**What the exercise asks**
The entries below should be transcribed exactly, every one of them.

Dataset entries
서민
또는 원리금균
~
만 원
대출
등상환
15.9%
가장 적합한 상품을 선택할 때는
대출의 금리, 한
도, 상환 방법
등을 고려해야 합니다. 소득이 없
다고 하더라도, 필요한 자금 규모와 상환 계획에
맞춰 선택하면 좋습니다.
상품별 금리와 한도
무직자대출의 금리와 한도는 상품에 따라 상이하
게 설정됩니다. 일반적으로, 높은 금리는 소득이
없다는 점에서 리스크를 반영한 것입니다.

**The answer**
서민
또는 원리금균
~
만 원
대출
등상환
15.9%
가장 적합한 상품을 선택할 때는
대출의 금리, 한
도, 상환 방법
등을 고려해야 합니다. 소득이 없
다고 하더라도, 필요한 자금 규모와 상환 계획에
맞춰 선택하면 좋습니다.
상품별 금리와 한도
무직자대출의 금리와 한도는 상품에 따라 상이하
게 설정됩니다. 일반적으로, 높은 금리는 소득이
없다는 점에서 리스크를 반영한 것입니다.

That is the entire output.